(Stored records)
====
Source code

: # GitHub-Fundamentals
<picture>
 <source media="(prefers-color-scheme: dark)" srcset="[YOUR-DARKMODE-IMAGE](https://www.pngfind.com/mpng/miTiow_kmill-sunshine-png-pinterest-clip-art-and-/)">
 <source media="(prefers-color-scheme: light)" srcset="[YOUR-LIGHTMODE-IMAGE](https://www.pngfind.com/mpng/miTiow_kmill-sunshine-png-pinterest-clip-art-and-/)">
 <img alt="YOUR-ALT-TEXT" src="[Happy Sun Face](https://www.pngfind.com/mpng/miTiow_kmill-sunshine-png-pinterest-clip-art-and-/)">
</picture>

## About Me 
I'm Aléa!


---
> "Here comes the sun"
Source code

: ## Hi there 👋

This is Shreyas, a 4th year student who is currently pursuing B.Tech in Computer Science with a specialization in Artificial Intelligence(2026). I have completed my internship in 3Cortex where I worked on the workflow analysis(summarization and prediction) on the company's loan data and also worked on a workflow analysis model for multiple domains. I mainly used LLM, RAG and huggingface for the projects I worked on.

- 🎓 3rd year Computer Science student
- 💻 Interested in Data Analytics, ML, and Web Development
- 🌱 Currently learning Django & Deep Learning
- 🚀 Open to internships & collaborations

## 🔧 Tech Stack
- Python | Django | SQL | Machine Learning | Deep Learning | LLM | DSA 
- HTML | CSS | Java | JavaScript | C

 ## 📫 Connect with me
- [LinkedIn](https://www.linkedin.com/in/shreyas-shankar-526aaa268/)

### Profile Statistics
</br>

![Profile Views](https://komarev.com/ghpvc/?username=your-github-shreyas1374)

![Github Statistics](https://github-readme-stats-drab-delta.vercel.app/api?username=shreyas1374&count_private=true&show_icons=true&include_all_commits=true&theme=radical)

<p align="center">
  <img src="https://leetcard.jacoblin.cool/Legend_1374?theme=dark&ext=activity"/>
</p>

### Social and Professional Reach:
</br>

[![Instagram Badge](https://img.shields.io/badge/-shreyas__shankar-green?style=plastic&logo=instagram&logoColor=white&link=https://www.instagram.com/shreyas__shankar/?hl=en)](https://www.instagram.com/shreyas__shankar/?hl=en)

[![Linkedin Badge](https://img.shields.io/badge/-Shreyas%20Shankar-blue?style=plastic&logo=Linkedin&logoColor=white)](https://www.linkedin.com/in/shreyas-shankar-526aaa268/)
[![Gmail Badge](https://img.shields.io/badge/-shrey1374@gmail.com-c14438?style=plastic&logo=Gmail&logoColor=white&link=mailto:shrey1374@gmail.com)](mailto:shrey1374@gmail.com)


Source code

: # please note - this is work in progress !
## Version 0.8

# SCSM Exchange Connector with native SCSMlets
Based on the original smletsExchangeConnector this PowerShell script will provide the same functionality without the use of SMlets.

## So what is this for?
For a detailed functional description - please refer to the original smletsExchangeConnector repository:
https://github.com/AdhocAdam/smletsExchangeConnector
====
#### Written task:
Please give the lines from the very first one through the line that contains "- 🚀 Open to internships & collaborations", including both, as a Markdown table with the columns Row and Line, leaving out blank lines.

#### Answer area:
| Row | Line |
|---|---|
| 1 | Source code |
| 2 | : # GitHub-Fundamentals |
| 3 | <picture> |
| 4 |  <source media="(prefers-color-scheme: dark)" srcset="[YOUR-DARKMODE-IMAGE](https://www.pngfind.com/mpng/miTiow_kmill-sunshine-png-pinterest-clip-art-and-/)"> |
| 5 |  <source media="(prefers-color-scheme: light)" srcset="[YOUR-LIGHTMODE-IMAGE](https://www.pngfind.com/mpng/miTiow_kmill-sunshine-png-pinterest-clip-art-and-/)"> |
| 6 |  <img alt="YOUR-ALT-TEXT" src="[Happy Sun Face](https://www.pngfind.com/mpng/miTiow_kmill-sunshine-png-pinterest-clip-art-and-/)"> |
| 7 | </picture> |
| 8 | ## About Me  |
| 9 | I'm Aléa! |
| 10 | --- |
| 11 | > "Here comes the sun" |
| 12 | Source code |
| 13 | : ## Hi there 👋 |
| 14 | This is Shreyas, a 4th year student who is currently pursuing B.Tech in Computer Science with a specialization in Artificial Intelligence(2026). I have completed my internship in 3Cortex where I worked on the workflow analysis(summarization and prediction) on the company's loan data and also worked on a workflow analysis model for multiple domains. I mainly used LLM, RAG and huggingface for the projects I worked on. |
| 15 | - 🎓 3rd year Computer Science student |
| 16 | - 💻 Interested in Data Analytics, ML, and Web Development |
| 17 | - 🌱 Currently learning Django & Deep Learning |
| 18 | - 🚀 Open to internships & collaborations |